The Tampa Bay Lightning acknowledged they were not at their best in Game 2 of the Stanley Cup Finals, with one critical exception. 

Another brilliant showing from goaltender Andrei Vasilevskiy bought Tampa Bay enough space to scratch out a 3-1 victory over the Montreal Canadiens at Amalie Arena and take a 2-0 series lead. 

While the Canadiens dominated the flow of play and were the more aggressive team throughout, putting 43 shots on goal to Tampa Bay's 23, the Lightning had the decisive advantage. 

“Thankfully, there was one guy that had his level where it needed to be," Lightning veteran Ryan McDonagh said of Vasilevskiy.

Tampa Bay's netminder was beaten only on Nick Suzuki's power-play goal midway through the second period.

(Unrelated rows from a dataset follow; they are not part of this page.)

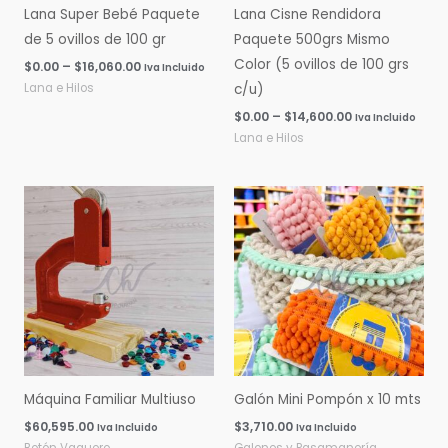
Lana Super Bebé Paquete
Lana Cisne Rendidora
de 5 ovillos de 100 gr
Paquete 500grs Mismo
Color (5 ovillos de 100 grs
$
0.00
–
$
16,060.00
Iva Incluido
Lana e Hilos
c/u)
$
0.00
–
$
14,600.00
Iva Incluido
Lana e Hilos
Máquina Familiar Multiuso
Galón Mini Pompón x 10 mts
$
60,595.00
$
3,710.00
Iva Incluido
Iva Incluido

He has stopped 60 of Montreal's 62 shots through the first two games and has defeated the Canadiens 10 straight times, but said he found success by keeping his mind clear. 

"I'm trying not to think much during the games," Vasilevskiy said. "Whatever happens, win or lose, I'm just trying to go out there and play my best game, and now we’re up two games.

"It doesn’t matter -- up two games, down two games, it’s the same routine, same compete level.”

The 26-year-old Russian has been so good that it was jarring to see Suzuki's shot scoot past him and level the score after Anthony Cirelli had given Tampa Bay a 1-0 lead four minutes earlier. 

The moment that turned the game the Lightning's way, though, came in the closing seconds of that second period, when Barclay Goodrow stole the puck at center ice and delivered it to Blake Coleman, who managed to get a shot off with one arm while diving through the air. 

It got past Carey Price with 1.1 seconds remaining to send the Tampa crowd into a frenzy and give the Lightning a lead they would not relinquish. 

"It's definitely something you don't want to do, give up goals in the first or last minute of periods," said Canadiens captain Shea Weber. 

Despite that frustrating setback, Weber and his team will return to Montreal for Friday's Game 3 knowing they played better overall than in their 5-1 defeat to open the series. 

"I thought we played a pretty solid game all around, to be honest," Weber said. 

"We did make a couple mistakes that obviously hurt us. They're an opportunistic team that make you pay, but we probably deserved a little bit better tonight."